Windage adjustments can be made in the field to deal with the wind, of course. You can never predict the weather, so when you hit the range you have to dial in the scope to deal with whatever windage conditions you have to deal with.
Parallax adjustment turret
A third turret you may see is parallax adjustment. Parallax is a finicky beast, but parallax adjustment can be quite handy when it comes to scope versatility. Parallax is what happens when the reticle is offset from the actual target.
Parallax is an optical illusion, and you can tell if you have parallax by moving your head and gazing slightly—if the reticle moves, your parallax is off.
A parallax adjustment turret allows you to adjust and correct this at the right ranges. Parallax adjustment is critical when it comes to precision shooting, and some optics will enable you to adjust for parallax from 10 yards to infinity.
Exposed turrets have no cover or cap to protect them.
These turrets are slow to make rapid adjustments but they are capable of being extremely precise if you need to hit a small target that’s far away.
These turrets are designed to make very fine adjustments, down to fractions of an inch.

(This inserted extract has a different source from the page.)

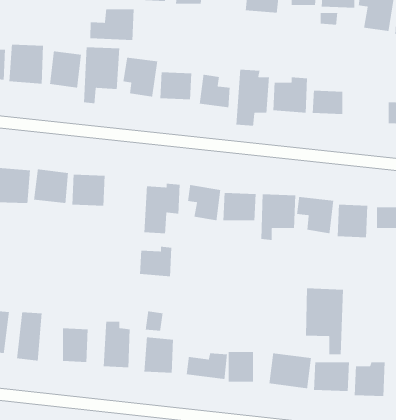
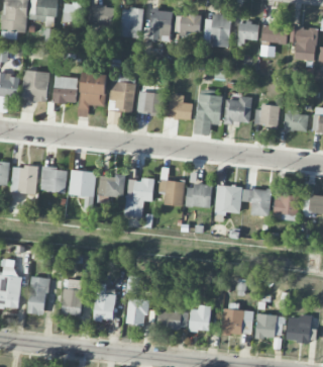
building: [90,9,135,41] -> none
building: none -> [284,108,308,131]
building: [139,246,172,277] -> [99,174,124,198]
building: [305,287,344,355] -> none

They are often fingertip adjustable, although some may feature an Allen head style lock to keep the turrets from inadvertently moving. Exposed turrets are common in tactical and competition grade scopes.
Capped turrets can be tool-based or fingertip adjustable turrets. They are simply capped turrets that remain protected by a metal cap. Adjustments can’t be made while the turrets are capped, which prevents them from moving inadvertently.
Ballistic turrets are designed to allow shooters to save multiple zeroes essentially. These turrets have 100-yard increments that will enable you to adjust for different ranges instantly. Ballistic turrets are expensive but incredibly useful for rapid adjustments and for placing accurate shots at different ranges on the fly.
However, they are only instrumental with a laser range finder, or when shooting a known distance.
Fingertip adjustable turrets are designed to make adjustments easy. You can make changes on the fly and compensate for distance and windage with ease. Fingertip turrets make tactile and audible clicks as you make the adjustments. These turrets can be bumped and moved if not equipped with a locking system.
Tool-adjustable turrets require some small tool, be it a piece of brass, a coin, or screwdriver to move the turrets. This keeps the turrets from ever inadvertently being pushed or bumped, and it often lowers the price of an optic due to the simplicity of these turrets.
MIL VS MOA
MIL and MOA are both measurements used when it comes to adjusting scopes and using your turrets. MOA is the most common means to make adjustments to rifle scopes. MOA adjustments change with distance.
1 MOA is 1 inch at 100 yards, which makes changes a lot easier to make when zeroing and sighting in a scope. One inch at 200 yards is .5 of an MOA. This is often considered a weakness when it comes to MOA.
MIL measurements are done in fractions of an actual MIL. A MIL at 100 yards is roughly 3.6 inches at 100 yards. MILs are measured in .10ths. The good thing about MILs is that a MIL is a MIL regardless of the range. It never changes.
MILs are often used for precision shooting, especially in the tactical realm. Military forces in particular use MILs for a variety of different weapon systems, like mortars and machine guns, so it makes sense to use MILs in that context. MILs can also be used to measure targets and then ultimately compensate for distance.
MILs rule the tactical world for good reason—once you are used to their adjustments, they are quicker, more precise, and ultimately the tactical choice.
MOA, on the other hand, is more common and very simple to use overall. They are user-friendly and more accessible for new shooters. You’ll find more MOA scopes out there, and they can still be an excellent place to start with precision shooting. Also, most red dot and short-range scopes will come in MOA over MIL.
Turrets and More
The key to understanding your optic is understanding your turrets. Turrets are the key to getting your scope to work, and to work well. Identifying your needs will help you identify the turrets you need, and ultimately the optic you need.